You do not need to provide the time column when you insert a post. The table is set up to already provide a timestamp.

The existing get_posts function puts the posts in order using a Python reversed function. When you implement this function using the database, can you put the posts in order using only SQL?

Initially our forumdb file looked like 

In [None]:
POSTS = [("This is the first post.", datetime.datetime.now())]

def get_posts():
  """Return all posts from the 'database', most recent first."""
  return reversed(POSTS)

def add_post(content):
  """Add a post to the 'database' with the current timestamp."""
  POSTS.append((content, datetime.datetime.now()))


We wanted to get some backend so the first step in to connect to the database, once connected we want to add a cursor then execute our query. We would like to get the post concent and time time of all the post in our database byt we would like the most recent ones first. We store the results from the query in posts and close our connection. 

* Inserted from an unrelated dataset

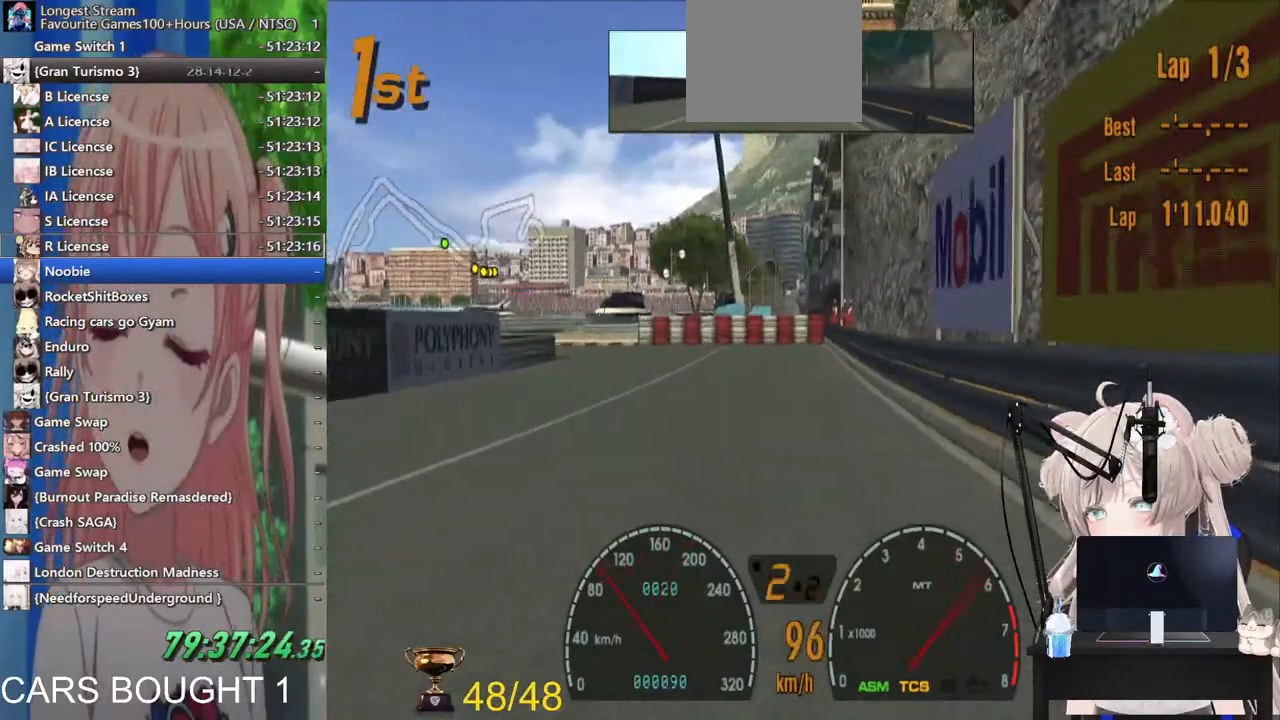
{"buttons": [], "left_stick": "left", "right_stick": "center", "events": [[17, "L2", "up"]]}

When we add a post we want to make sure to remember to commit our changes. We will insert the contents to our post and then commit before disconnecting from the server. 
The code below is found in the solutions under forumdb_step_one.

In [None]:
def get_posts():
  """Return all posts from the 'database', most recent first."""
  db = psycopg2.connect(database=DBNAME)
  c = db.cursor()
  c.execute("select content, time from posts order by time desc")
  posts = c.fetchall()
  db.close()
  return posts

def add_post(content):
  """Add a post to the 'database' with the current timestamp."""
  db = psycopg2.connect(database=DBNAME)
  c = db.cursor()
  c.execute("insert into posts values ('{}')".format(content)) # Almost but not quite.
  db.commit()
  db.close()


Everything looks to be working find if input from the user are as expected but we seem to have missed something. If we enter a message containing <code>'</code> will give us an error as it will give us a syntax error in our query. This will cause our forum to crash.

![](img/db2.PNG)

Another mess we can try is <code>'); delete from posts; --</code>. This is a famous security bug that will delete our messages from the post table.

![](img/db3.PNG)

Looks like that post deleted all our other posts, What can we do to avoid this kind of bug?

![](img/db4.PNG)


We want to make sure to use query parameters instead of string substitution, Let change our code and see how this may look. You can find the code in forumdb_step_two.py in the solutions directory.

In [None]:
def get_posts():
  """Return all posts from the 'database', most recent first."""
  db = psycopg2.connect(database=DBNAME)
  c = db.cursor()
  c.execute("select content, time from posts order by time desc")
  posts = c.fetchall()
  db.close()
  return posts

def add_post(content):
  """Add a post to the 'database' with the current timestamp."""
  db = psycopg2.connect(database=DBNAME)
  c = db.cursor()
  c.execute("insert into posts values (%s)", (content,))  # Better, but ...
  db.commit()
  db.close()

Lets see what our results are now when we run <code>'); delete from posts; --</code>. 

![](img/db5.PNG)

Looks like we may be safe from sql injection attacks.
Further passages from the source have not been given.